Obama’s lead over Romney among registered voters grew to 49%-45% in Gallup’s tracking poll. The 49% for Obama was his highest point in the survey since late April. It represented an increase of 1 point since Friday and a 5-point swing from Romney’s 47%-46% lead in the Gallup survey just before the Republican convention began.
The poll combines small samples taken each night to present a seven-day average. Since three of the nights of the survey period preceded the Democratic convention, Obama’s lead in the survey is likely to grow further.
You know it’s real when even the famously GOP-leaning pollsters at Rasmussen can’t hide it:
The Rasmussen Reports daily Presidential Tracking Poll for Sunday shows President Obama attracting support from 49% of voters nationwide, while Mitt Romney earns 45% of the vote. Three percent (3%) prefer some other candidate, and three percent (3%) are undecided…
This is the president’s biggest lead over Romney among Likely Voters since March 17…[t]he president has made significant gains among voters aged 40-64.
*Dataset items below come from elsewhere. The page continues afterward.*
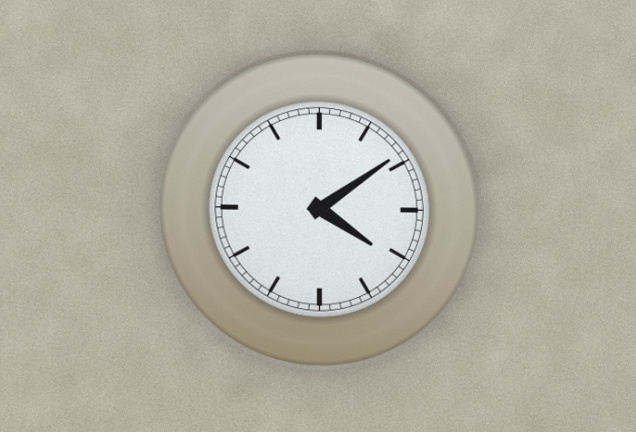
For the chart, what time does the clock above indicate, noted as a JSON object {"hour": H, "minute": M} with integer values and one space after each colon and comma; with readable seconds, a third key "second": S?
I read {"hour": 4, "minute": 9}
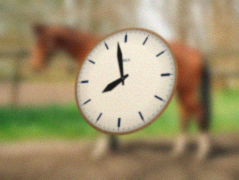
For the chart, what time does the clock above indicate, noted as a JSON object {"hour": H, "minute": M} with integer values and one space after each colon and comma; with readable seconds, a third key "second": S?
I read {"hour": 7, "minute": 58}
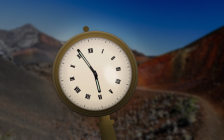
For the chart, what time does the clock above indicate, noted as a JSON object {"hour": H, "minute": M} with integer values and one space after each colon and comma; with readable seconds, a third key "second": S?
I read {"hour": 5, "minute": 56}
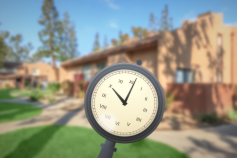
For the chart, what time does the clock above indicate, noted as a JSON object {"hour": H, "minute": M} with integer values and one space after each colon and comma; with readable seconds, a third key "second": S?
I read {"hour": 10, "minute": 1}
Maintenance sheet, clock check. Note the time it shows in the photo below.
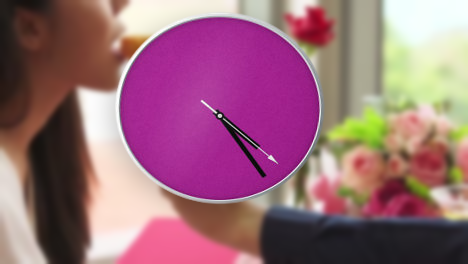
4:24:22
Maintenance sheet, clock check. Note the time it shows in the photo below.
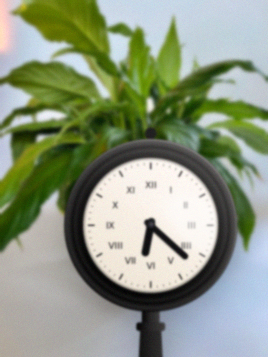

The “conventional” wisdom on post-convention bounces is they are just that–a temporary boost, soon brought to earth by the same circumstances that prevailed before the conventions.
Of course, not every convention has matched up Bill Clinton vs. Clint Eastwood, and who knew that Eastwood would be so awful? Nobody could have predicted that. Eastwood, perhaps even more than Paul Ryan’s mendacity, Hurricane Isaac, or the Ron Paul insurgency, did at least as much to break the GOP’s post-convention momentum as any other factor. Eastwood’s “empty chair” has emerged as a defining symbol of a party out of touch, running on a platform of petty and personal antagonism instead of a coherent vision of the future.
That said, what can be done now to stop Obama’s “bounce” from becoming permanent?